* Exercise objective *
Reading the records below, find how many lines include the word "README" and give that number alone.

■ ■ ■ ■ ■

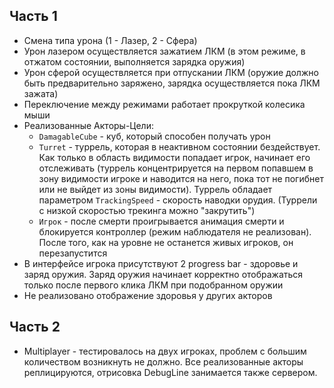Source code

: ## Часть 1
- Смена типа урона (1 - Лазер, 2 - Сфера)
- Урон лазером осуществляется зажатием ЛКМ (в этом режиме, в отжатом состоянии, выполняется зарядка оружия)
- Урон сферой осуществляется при отпускании ЛКМ (оружие должно быть предварительно заряжено, зарядка осуществляется пока ЛКМ зажата)
- Переключение между режимами работает прокруткой колесика мыши
- Реализованные Акторы-Цели:
  - `DamagableCube` - куб, который способен получать урон
  - `Turret` - туррель, которая в неактивном состоянии бездействует. Как только в область видимости попадает игрок, начинает его отслеживать (туррель концентрируется на первом попавшем в зону видимости игроке и наводится на него, пока тот не погибнет или не выйдет из зоны видимости). Туррель обладает параметром `TrackingSpeed` - скорость наводки орудия. (Туррели с низкой скоростью трекинга можно "закрутить")
  - `Игрок` - после смерти проигрывается анимация смерти и блокируется контроллер (режим наблюдателя не реализован). После того, как на уровне не останется живых игроков, он перезапустится
- В интерфейсе игрока присутствуют 2 progress bar - здоровье и заряд оружия. Заряд оружия начинает корректно отображаться только после первого клика ЛКМ при подобранном оружии
- Не реализовано отображение здоровья у других акторов

## Часть 2
- Multiplayer - тестировалось на двух игроках, проблем с большим количеством возникнуть не должно. Все реализованные акторы реплицируются, отрисовка DebugLine занимается также сервером.

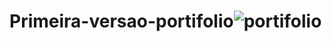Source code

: # Primeira-versao-portifolio![portifolio](https://github.com/JanieleCristina006/Primeira-versao-portifolio/assets/111160331/b3559cac-4799-495f-8d22-9f37a2190e43)
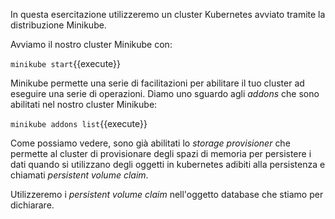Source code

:

In questa esercitazione utilizzeremo un cluster Kubernetes avviato tramite la distribuzione Minikube.

Avviamo il nostro cluster Minikube con:

`minikube start`{{execute}}

Minikube permette una serie di facilitazioni per abilitare il tuo cluster ad eseguire una serie di operazioni. 
Diamo uno sguardo agli _addons_ che sono abilitati nel nostro cluster Minikube:

`minikube addons list`{{execute}}

Come possiamo vedere, sono già abilitati lo _storage provisioner_ che permette al cluster di provisionare degli spazi di memoria per persistere i dati quando si utilizzano degli oggetti in kubernetes adibiti alla persistenza e chiamati  _persistent volume claim_.

Utilizzeremo i _persistent volume claim_ nell'oggetto database che stiamo per dichiarare.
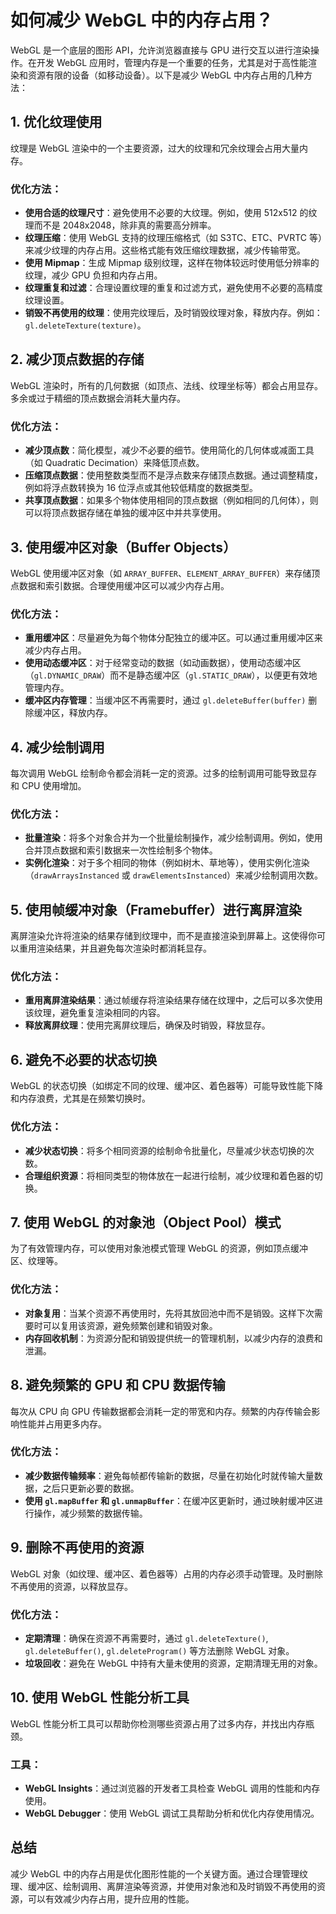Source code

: # 如何减少 WebGL 中的内存占用？

WebGL 是一个底层的图形 API，允许浏览器直接与 GPU 进行交互以进行渲染操作。在开发 WebGL 应用时，管理内存是一个重要的任务，尤其是对于高性能渲染和资源有限的设备（如移动设备）。以下是减少 WebGL 中内存占用的几种方法：

## 1. **优化纹理使用**

纹理是 WebGL 渲染中的一个主要资源，过大的纹理和冗余纹理会占用大量内存。

### 优化方法：

- **使用合适的纹理尺寸**：避免使用不必要的大纹理。例如，使用 512x512 的纹理而不是 2048x2048，除非真的需要高分辨率。
- **纹理压缩**：使用 WebGL 支持的纹理压缩格式（如 S3TC、ETC、PVRTC 等）来减少纹理的内存占用。这些格式能有效压缩纹理数据，减少传输带宽。
- **使用 Mipmap**：生成 Mipmap 级别纹理，这样在物体较远时使用低分辨率的纹理，减少 GPU 负担和内存占用。
- **纹理重复和过滤**：合理设置纹理的重复和过滤方式，避免使用不必要的高精度纹理设置。
- **销毁不再使用的纹理**：使用完纹理后，及时销毁纹理对象，释放内存。例如：`gl.deleteTexture(texture)`。

## 2. **减少顶点数据的存储**

WebGL 渲染时，所有的几何数据（如顶点、法线、纹理坐标等）都会占用显存。多余或过于精细的顶点数据会消耗大量内存。

### 优化方法：

- **减少顶点数**：简化模型，减少不必要的细节。使用简化的几何体或减面工具（如 Quadratic Decimation）来降低顶点数。
- **压缩顶点数据**：使用整数类型而不是浮点数来存储顶点数据。通过调整精度，例如将浮点数转换为 16 位浮点或其他较低精度的数据类型。
- **共享顶点数据**：如果多个物体使用相同的顶点数据（例如相同的几何体），则可以将顶点数据存储在单独的缓冲区中并共享使用。

## 3. **使用缓冲区对象（Buffer Objects）**

WebGL 使用缓冲区对象（如 `ARRAY_BUFFER`、`ELEMENT_ARRAY_BUFFER`）来存储顶点数据和索引数据。合理使用缓冲区可以减少内存占用。

### 优化方法：

- **重用缓冲区**：尽量避免为每个物体分配独立的缓冲区。可以通过重用缓冲区来减少内存占用。
- **使用动态缓冲区**：对于经常变动的数据（如动画数据），使用动态缓冲区（`gl.DYNAMIC_DRAW`）而不是静态缓冲区（`gl.STATIC_DRAW`），以便更有效地管理内存。
- **缓冲区内存管理**：当缓冲区不再需要时，通过 `gl.deleteBuffer(buffer)` 删除缓冲区，释放内存。

## 4. **减少绘制调用**

每次调用 WebGL 绘制命令都会消耗一定的资源。过多的绘制调用可能导致显存和 CPU 使用增加。

### 优化方法：

- **批量渲染**：将多个对象合并为一个批量绘制操作，减少绘制调用。例如，使用合并顶点数据和索引数据来一次性绘制多个物体。
- **实例化渲染**：对于多个相同的物体（例如树木、草地等），使用实例化渲染（`drawArraysInstanced` 或 `drawElementsInstanced`）来减少绘制调用次数。

## 5. **使用帧缓冲对象（Framebuffer）进行离屏渲染**

离屏渲染允许将渲染的结果存储到纹理中，而不是直接渲染到屏幕上。这使得你可以重用渲染结果，并且避免每次渲染时都消耗显存。

### 优化方法：

- **重用离屏渲染结果**：通过帧缓存将渲染结果存储在纹理中，之后可以多次使用该纹理，避免重复渲染相同的内容。
- **释放离屏纹理**：使用完离屏纹理后，确保及时销毁，释放显存。

## 6. **避免不必要的状态切换**

WebGL 的状态切换（如绑定不同的纹理、缓冲区、着色器等）可能导致性能下降和内存浪费，尤其是在频繁切换时。

### 优化方法：

- **减少状态切换**：将多个相同资源的绘制命令批量化，尽量减少状态切换的次数。
- **合理组织资源**：将相同类型的物体放在一起进行绘制，减少纹理和着色器的切换。

## 7. **使用 WebGL 的对象池（Object Pool）模式**

为了有效管理内存，可以使用对象池模式管理 WebGL 的资源，例如顶点缓冲区、纹理等。

### 优化方法：

- **对象复用**：当某个资源不再使用时，先将其放回池中而不是销毁。这样下次需要时可以复用该资源，避免频繁创建和销毁对象。
- **内存回收机制**：为资源分配和销毁提供统一的管理机制，以减少内存的浪费和泄漏。

## 8. **避免频繁的 GPU 和 CPU 数据传输**

每次从 CPU 向 GPU 传输数据都会消耗一定的带宽和内存。频繁的内存传输会影响性能并占用更多内存。

### 优化方法：

- **减少数据传输频率**：避免每帧都传输新的数据，尽量在初始化时就传输大量数据，之后只更新必要的数据。
- **使用 `gl.mapBuffer` 和 `gl.unmapBuffer`**：在缓冲区更新时，通过映射缓冲区进行操作，减少频繁的数据传输。

## 9. **删除不再使用的资源**

WebGL 对象（如纹理、缓冲区、着色器等）占用的内存必须手动管理。及时删除不再使用的资源，以释放显存。

### 优化方法：

- **定期清理**：确保在资源不再需要时，通过 `gl.deleteTexture()`, `gl.deleteBuffer()`, `gl.deleteProgram()` 等方法删除 WebGL 对象。
- **垃圾回收**：避免在 WebGL 中持有大量未使用的资源，定期清理无用的对象。

## 10. **使用 WebGL 性能分析工具**

WebGL 性能分析工具可以帮助你检测哪些资源占用了过多内存，并找出内存瓶颈。

### 工具：

- **WebGL Insights**：通过浏览器的开发者工具检查 WebGL 调用的性能和内存使用。
- **WebGL Debugger**：使用 WebGL 调试工具帮助分析和优化内存使用情况。

## 总结

减少 WebGL 中的内存占用是优化图形性能的一个关键方面。通过合理管理纹理、缓冲区、绘制调用、离屏渲染等资源，并使用对象池和及时销毁不再使用的资源，可以有效减少内存占用，提升应用的性能。
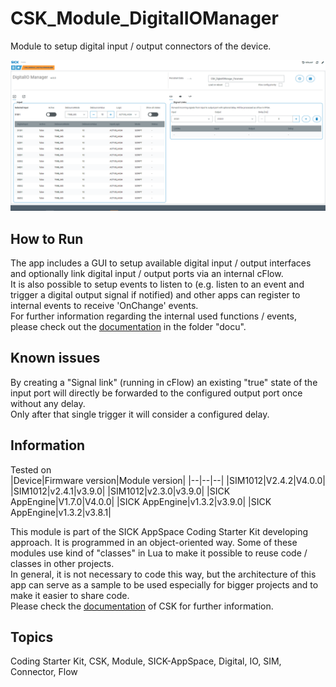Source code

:# CSK_Module_DigitalIOManager

Module to setup digital input / output connectors of the device.

![](./docu/media/UI_Screenshot.png)

## How to Run

The app includes a GUI to setup available digital input / output interfaces and optionally link digital input / output ports via an internal cFlow.  
It is also possible to setup events to listen to (e.g. listen to an event and trigger a digital output signal if notified) and other apps can register to internal events to receive 'OnChange' events.  
For further information regarding the internal used functions / events, please check out the [documentation](https://raw.githack.com/SICKAppSpaceCodingStarterKit/CSK_Module_DigitalIOManager/main/docu/CSK_Module_DigitalIOManager.html) in the folder "docu".  

## Known issues

By creating a "Signal link" (running in cFlow) an existing "true" state of the input port will directly be forwarded to the configured output port once without any delay.  
Only after that single trigger it will consider a configured delay.

## Information

Tested on  
|Device|Firmware version|Module version|
|--|--|--|
|SIM1012|V2.4.2|V4.0.0|
|SIM1012|v2.4.1|v3.9.0|
|SIM1012|v2.3.0|v3.9.0|
|SICK AppEngine|V1.7.0|V4.0.0|
|SICK AppEngine|v1.3.2|v3.9.0|
|SICK AppEngine|v1.3.2|v3.8.1|

This module is part of the SICK AppSpace Coding Starter Kit developing approach.
It is programmed in an object-oriented way. Some of these modules use kind of "classes" in Lua to make it possible to reuse code / classes in other projects.  
In general, it is not necessary to code this way, but the architecture of this app can serve as a sample to be used especially for bigger projects and to make it easier to share code.  
Please check the [documentation](https://github.com/SICKAppSpaceCodingStarterKit/.github/blob/main/docu/SICKAppSpaceCodingStarterKit_Documentation.md) of CSK for further information.  

## Topics

Coding Starter Kit, CSK, Module, SICK-AppSpace, Digital, IO, SIM, Connector, Flow
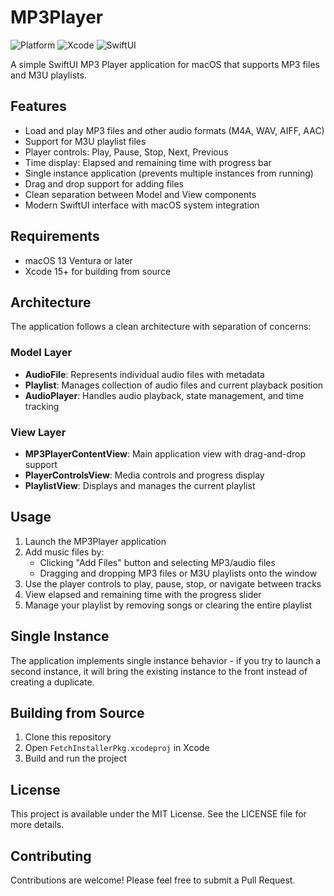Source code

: # MP3Player

![Platform](https://img.shields.io/badge/macOS-13+-orange.svg)
![Xcode](https://img.shields.io/badge/Xcode-macOS15+-lavender.svg)
![SwiftUI](https://img.shields.io/badge/SwiftUI-5.5+-blue.svg)

A simple SwiftUI MP3 Player application for macOS that supports MP3 files and M3U playlists.

## Features

- Load and play MP3 files and other audio formats (M4A, WAV, AIFF, AAC)
- Support for M3U playlist files
- Player controls: Play, Pause, Stop, Next, Previous
- Time display: Elapsed and remaining time with progress bar
- Single instance application (prevents multiple instances from running)
- Drag and drop support for adding files
- Clean separation between Model and View components
- Modern SwiftUI interface with macOS system integration

## Requirements

- macOS 13 Ventura or later
- Xcode 15+ for building from source

## Architecture

The application follows a clean architecture with separation of concerns:

### Model Layer
- **AudioFile**: Represents individual audio files with metadata
- **Playlist**: Manages collection of audio files and current playback position  
- **AudioPlayer**: Handles audio playback, state management, and time tracking

### View Layer
- **MP3PlayerContentView**: Main application view with drag-and-drop support
- **PlayerControlsView**: Media controls and progress display
- **PlaylistView**: Displays and manages the current playlist

## Usage

1. Launch the MP3Player application
2. Add music files by:
   - Clicking "Add Files" button and selecting MP3/audio files
   - Dragging and dropping MP3 files or M3U playlists onto the window
3. Use the player controls to play, pause, stop, or navigate between tracks
4. View elapsed and remaining time with the progress slider
5. Manage your playlist by removing songs or clearing the entire playlist

## Single Instance

The application implements single instance behavior - if you try to launch a second instance, it will bring the existing instance to the front instead of creating a duplicate.

## Building from Source

1. Clone this repository
2. Open `FetchInstallerPkg.xcodeproj` in Xcode
3. Build and run the project

## License

This project is available under the MIT License. See the LICENSE file for more details.

## Contributing

Contributions are welcome! Please feel free to submit a Pull Request.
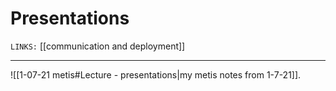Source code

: # Presentations
`LINKS:` [[communication and deployment]]
 

---
![[1-07-21 metis#Lecture - presentations|my metis notes from 1-7-21]].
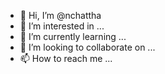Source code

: - 👋 Hi, I’m @nchattha
- 👀 I’m interested in ...
- 🌱 I’m currently learning ...
- 💞️ I’m looking to collaborate on ...
- 📫 How to reach me ...

<!---
nchattha/nchattha is a ✨ special ✨ repository because its `README.md` (this file) appears on your GitHub profile.
You can click the Preview link to take a look at your changes.
--->
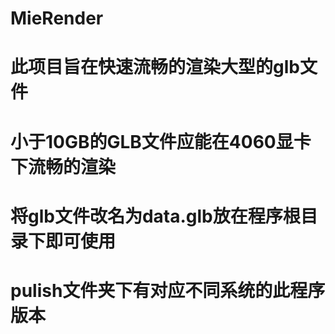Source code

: # MieRender
# 此项目旨在快速流畅的渲染大型的glb文件
# 小于10GB的GLB文件应能在4060显卡下流畅的渲染
# 将glb文件改名为data.glb放在程序根目录下即可使用
# pulish文件夹下有对应不同系统的此程序版本
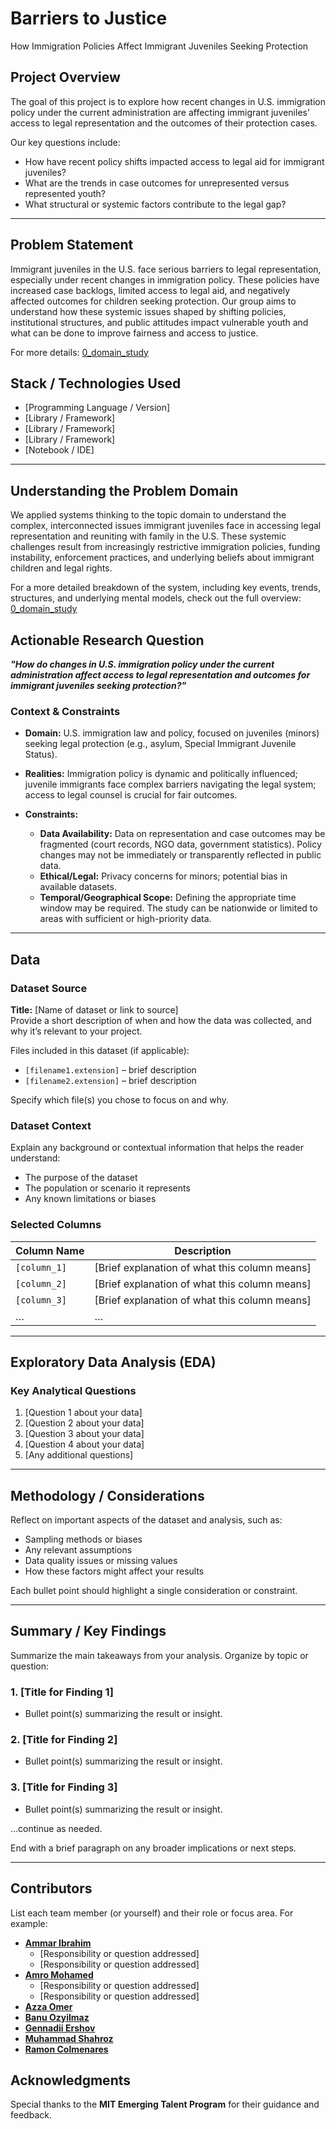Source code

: # Barriers to Justice

How Immigration Policies Affect Immigrant Juveniles Seeking Protection

## Project Overview

The goal of this project is to explore how recent changes in U.S. immigration
policy under the current administration are affecting immigrant juveniles’
access to legal representation and the outcomes of their protection cases.

Our key questions include:

- How have recent policy shifts impacted access to legal aid for immigrant juveniles?
- What are the trends in case outcomes for unrepresented versus represented youth?
- What structural or systemic factors contribute to the legal gap?

---

## Problem Statement

Immigrant juveniles in the U.S. face serious barriers to legal
representation, especially under recent changes in immigration policy.
These policies have increased case backlogs, limited access to legal aid,
and negatively affected outcomes for children seeking protection.
Our group aims to understand how these systemic issues shaped by shifting
policies, institutional structures, and public attitudes impact vulnerable
youth and what can be done to improve fairness and access to justice.

For more details: [0_domain_study](0_domain_study/README.md)

## Stack / Technologies Used

- [Programming Language / Version]
- [Library / Framework]
- [Library / Framework]
- [Library / Framework]
- [Notebook / IDE]

---

## Understanding the Problem Domain

We applied systems thinking to the topic domain to understand the complex,
interconnected issues immigrant juveniles face in accessing legal representation
and reuniting with family in the U.S.
These systemic challenges result from increasingly restrictive immigration
policies, funding instability, enforcement practices, and underlying beliefs
about immigrant children and legal rights.

For a more detailed breakdown of the system, including key events, trends,
structures, and underlying mental models, check out the full overview:
[0_domain_study](0_domain_study/README.md)

## Actionable Research Question

***"How do changes in U.S. immigration policy under the current administration
affect access to legal representation and outcomes for immigrant juveniles
seeking protection?"***

### Context & Constraints

- **Domain:** U.S. immigration law and policy, focused on juveniles (minors) seeking
legal protection (e.g., asylum, Special Immigrant Juvenile Status).

- **Realities:** Immigration policy is dynamic and politically influenced; juvenile
immigrants face complex barriers navigating the legal system; access to legal
counsel is crucial for fair outcomes.

- **Constraints:**
  - **Data Availability:** Data on representation and case outcomes may be fragmented
  (court records, NGO data, government statistics). Policy changes may not be
  immediately or transparently reflected in public data.  
  - **Ethical/Legal:** Privacy concerns for minors; potential bias in available datasets.
  - **Temporal/Geographical Scope:** Defining the appropriate time window may be
  required. The study can be nationwide or limited to areas with sufficient or
  high-priority data.

---

## Data

### Dataset Source

**Title:** [Name of dataset or link to source]  
Provide a short description of when and how the data was collected, and why it’s
relevant to your project.

Files included in this dataset (if applicable):

- `[filename1.extension]` – brief description
- `[filename2.extension]` – brief description

Specify which file(s) you chose to focus on and why.

### Dataset Context

Explain any background or contextual information that helps the reader understand:

- The purpose of the dataset
- The population or scenario it represents
- Any known limitations or biases

### Selected Columns

| Column Name             | Description                                      |
|-------------------------|--------------------------------------------------|
| `[column_1]`            | [Brief explanation of what this column means]    |
| `[column_2]`            | [Brief explanation of what this column means]    |
| `[column_3]`            | [Brief explanation of what this column means]    |
| …                       | …                                                |

---

## Exploratory Data Analysis (EDA)

### Key Analytical Questions

1. [Question 1 about your data]
2. [Question 2 about your data]
3. [Question 3 about your data]
4. [Question 4 about your data]
5. [Any additional questions]

---

## Methodology / Considerations

Reflect on important aspects of the dataset and analysis, such as:

- Sampling methods or biases
- Any relevant assumptions
- Data quality issues or missing values
- How these factors might affect your results

Each bullet point should highlight a single consideration or constraint.

---

## Summary / Key Findings

Summarize the main takeaways from your analysis. Organize by topic or question:

### 1. [Title for Finding 1]

- Bullet point(s) summarizing the result or insight.

### 2. [Title for Finding 2]

- Bullet point(s) summarizing the result or insight.

### 3. [Title for Finding 3]

- Bullet point(s) summarizing the result or insight.

…continue as needed.

End with a brief paragraph on any broader implications or next steps.

---

## Contributors

List each team member (or yourself) and their role or focus area. For example:

- **[Ammar Ibrahim](https://github.com/AmmarIbrahimTech)**
  - [Responsibility or question addressed]
  - [Responsibility or question addressed]
- **[Amro Mohamed](https://github.com/Elshikh-Amro)**
  - [Responsibility or question addressed]
  - [Responsibility or question addressed]
- **[Azza Omer](https://github.com/AzzaOmer1)**
- **[Banu Ozyilmaz](https://github.com/doctorbanu)**
- **[Gennadii Ershov](https://github.com/imwaymaran)**
- **[Muhammad Shahroz](https://github.com/Shahroz657)**
- **[Ramon Colmenares](https://github.com/RamonColmenares)**

## Acknowledgments

Special thanks to the **MIT Emerging Talent Program** for their guidance and feedback.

■ ■ ■ ■ ■

* Solution to this problem *
3